Sheila Lawson glanced up from the Timberlake Lodge registration desk, where she'd been helping Abby untangle a booking error.

''The guy heading for the bar,'' Abby said in the same urgent undertone.

Sheila looked toward the bar entrance and caught her breath. A dark-haired hunk in tight buckskin breeches and a formfitting buckskin shirt strode into the dim interior, his moccasined feet making no sound on the polished wood floor. ''Be still, my heart,'' Sheila whispered.

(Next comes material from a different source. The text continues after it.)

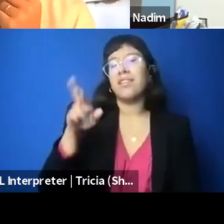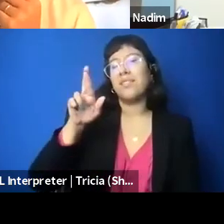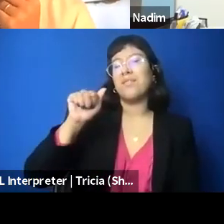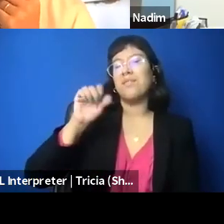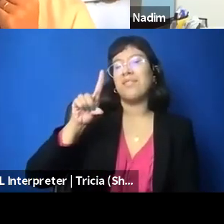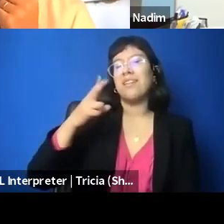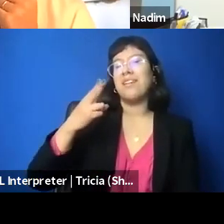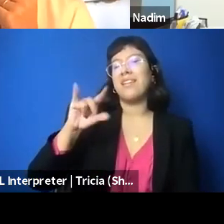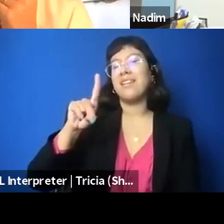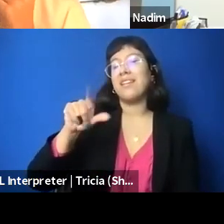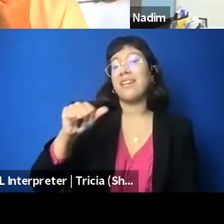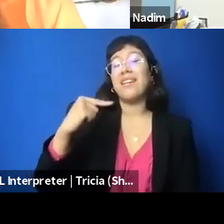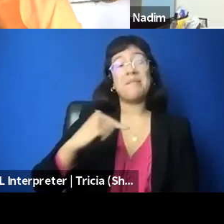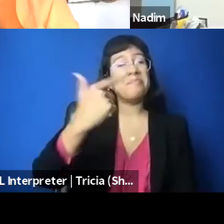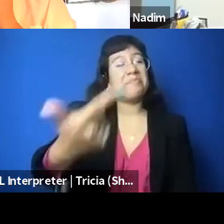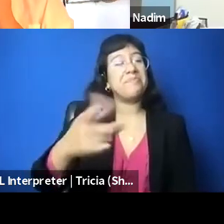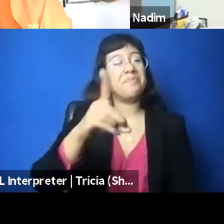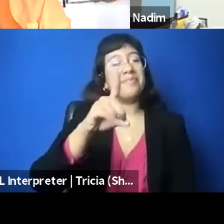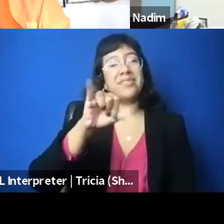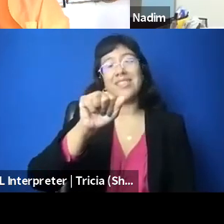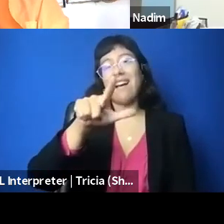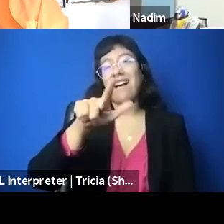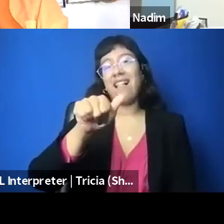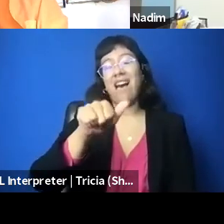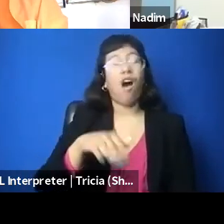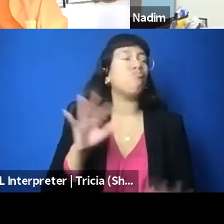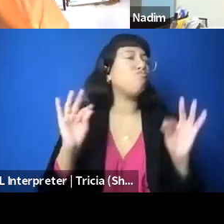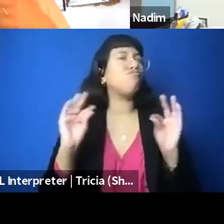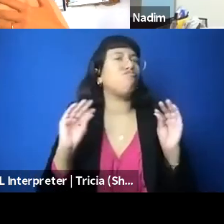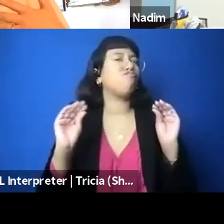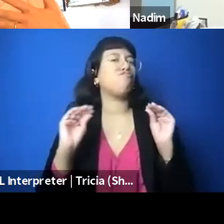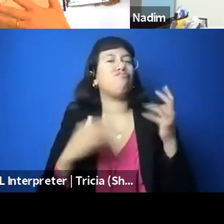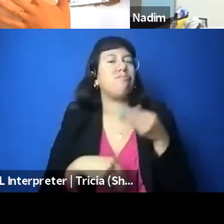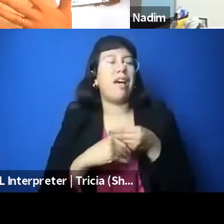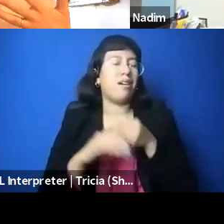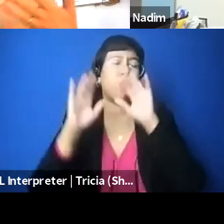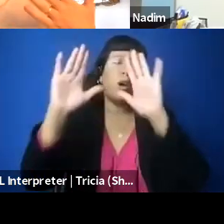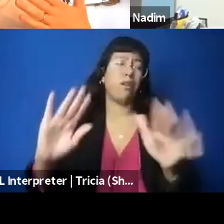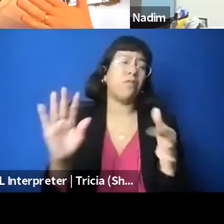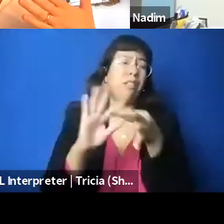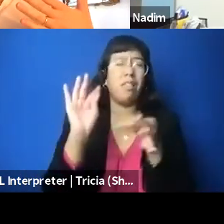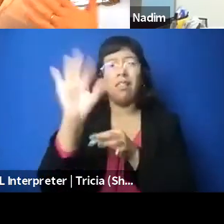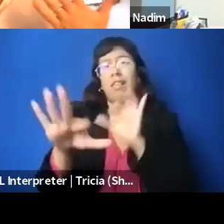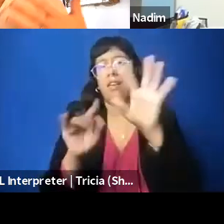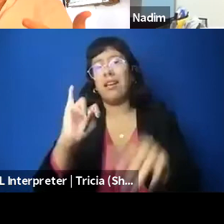Yeah, nothing to add. I mean, these are all great suggestions, like particularly not, if you're in the US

''Who do you suppose he is?''

Sheila edged down the length of the registration desk and leaned over the far end to track the man's progress into the bar. ''One of the reenactors from the encampment, I guess,'' she said in a low voice.

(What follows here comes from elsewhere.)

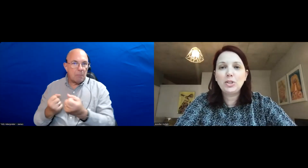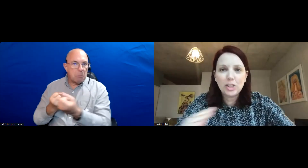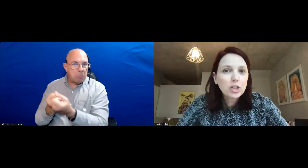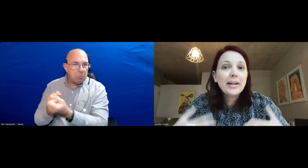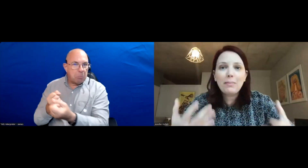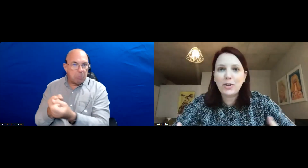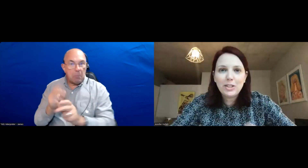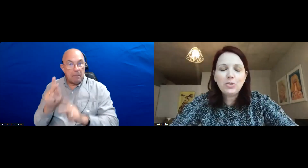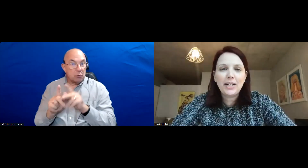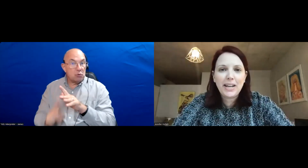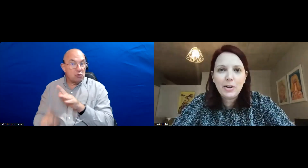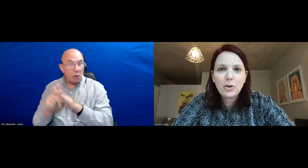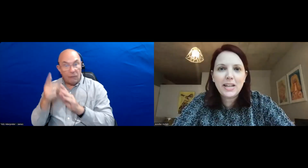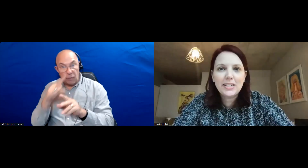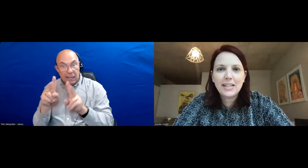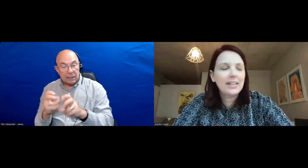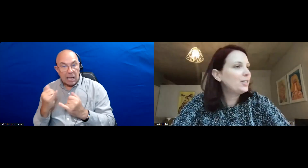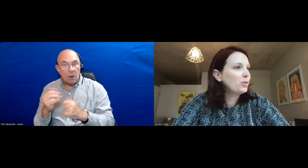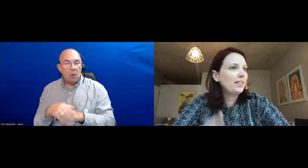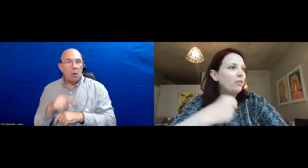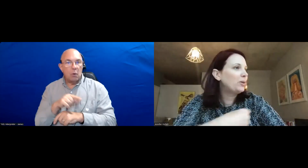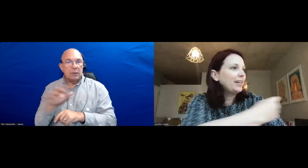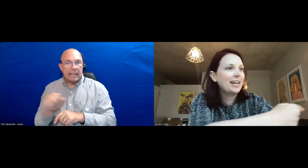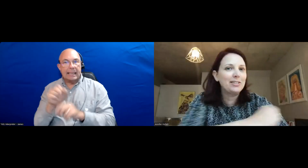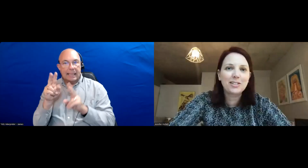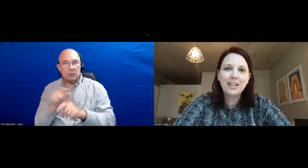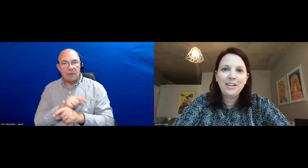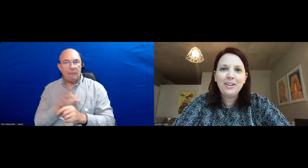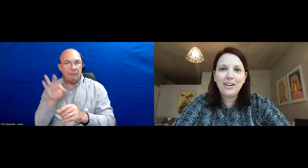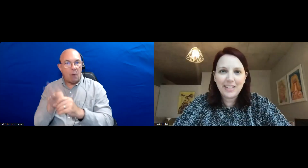People just showing up for an issue and or they take an issue they voted against own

''You didn't say any of those history nuts would look like that."

''The one who made all the arrangements didn't look anything like that.'' Sheila grinned at Abby. ''Ready to make a foray down to their encampment by the lake? ''First let's find out if he's the exception or the rule.'' ''How do you propose to do that?'' Sheila watched him skirt the tables and saunter over to the bar. He propped one foot on the brass railing running in front of it as he gave his order to the bartender, then shifted his weight, stretching the buckskin tight across his backside.

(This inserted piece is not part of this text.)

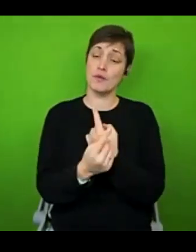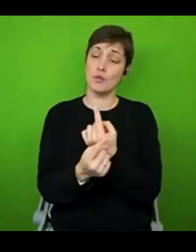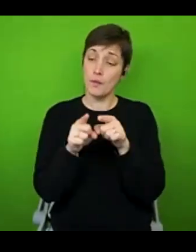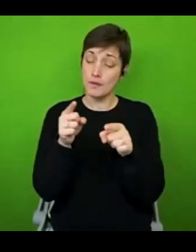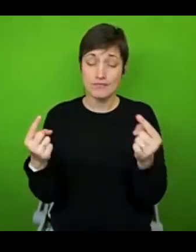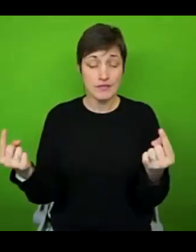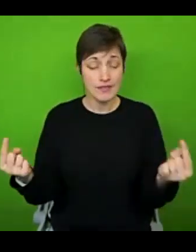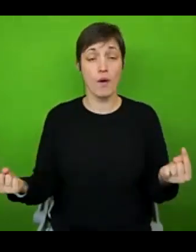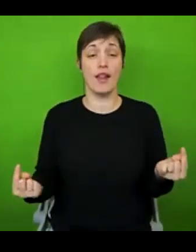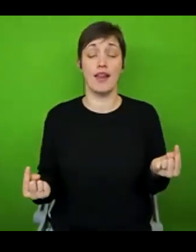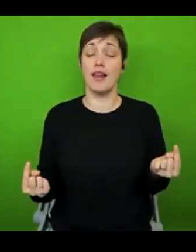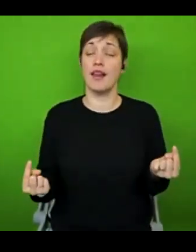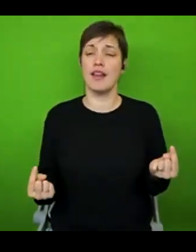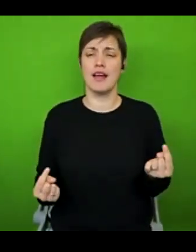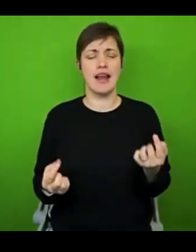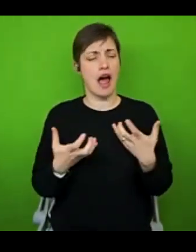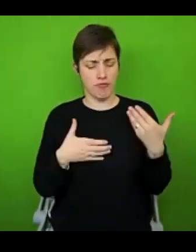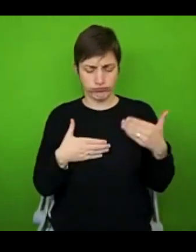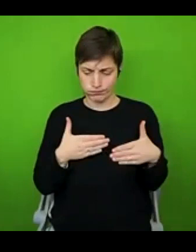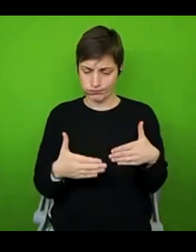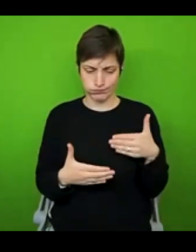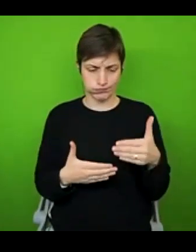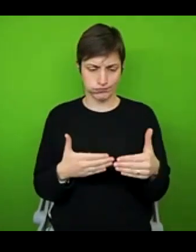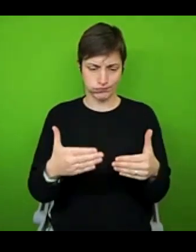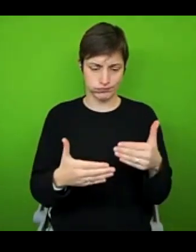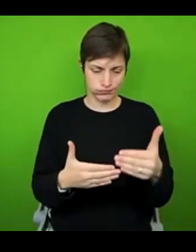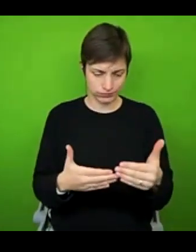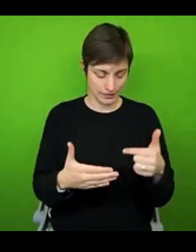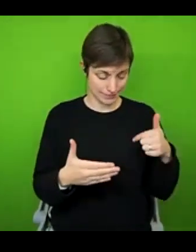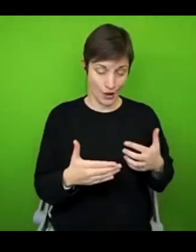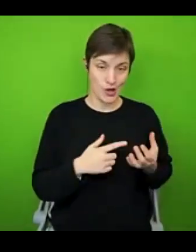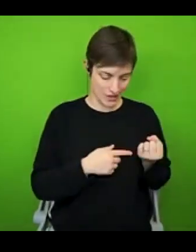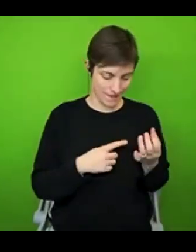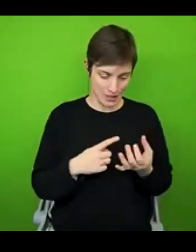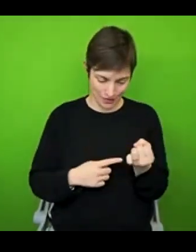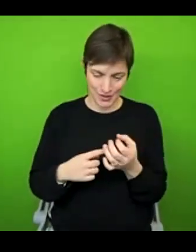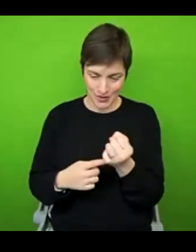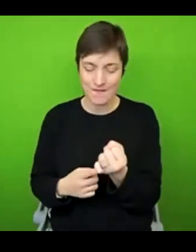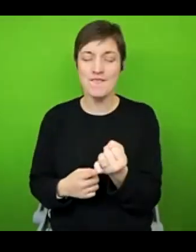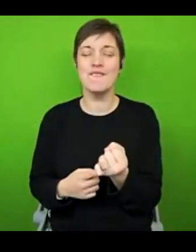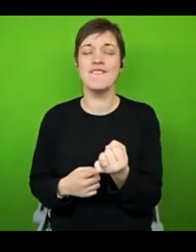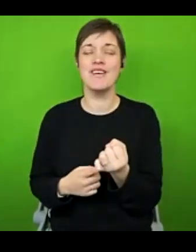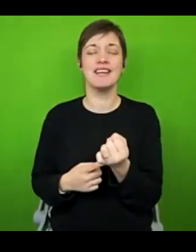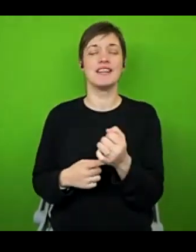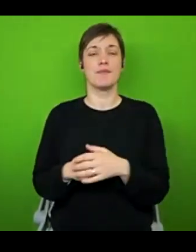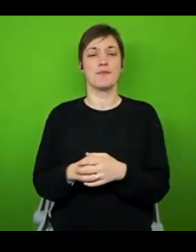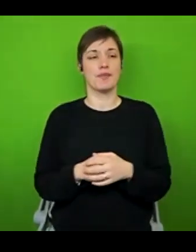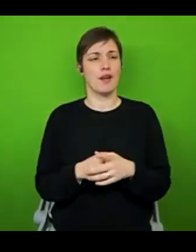process of reaching those goals, and not just in the end result. So we're not talking about physical things, you know, all the silly things about like increasing your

''One of us will engage him in conversation.'' Abby nudged Sheila with her hip. ''Don't hog the view.'' As she craned her neck for a better look, she sighed. ''He has nicer buns than Joe Montana.''

Sheila agreed. She also took note of wavy hair a little too long to be fashionable but just right for a woman to comb her fingers through. ''He could have an ugly face.''

''God wouldn't do that to me.''

Sheila poked Abby with her elbow. ''You realize this conversation is sexist and superficial.''

''I won't tell anybody about it if you won't. Check out those shoulders! Now there's a man who could carry me up the staircase.''

Sheila fantasized about his strong arms sweeping her into an embrace and felt goose bumps prickle her arms. ''He's probably married.''

''Then why isn't his wife in there having a drink with him?

''Good point.''

''I'll bet he's single. Sheila, we have to think up a reason for one of us to go in there and talk to him.''

''That's easy.'' A thrill of anticipation shot through her. ''We'll ask about his costume. Trust me, history buffs love explaining things like the origin of fringe.''

''I'd like him to explain how he makes that fringe ripple. Yum. I love fringe.''

Sheila laughed. ''I never would have guessed. How many times did you see Last of the Mohicans?"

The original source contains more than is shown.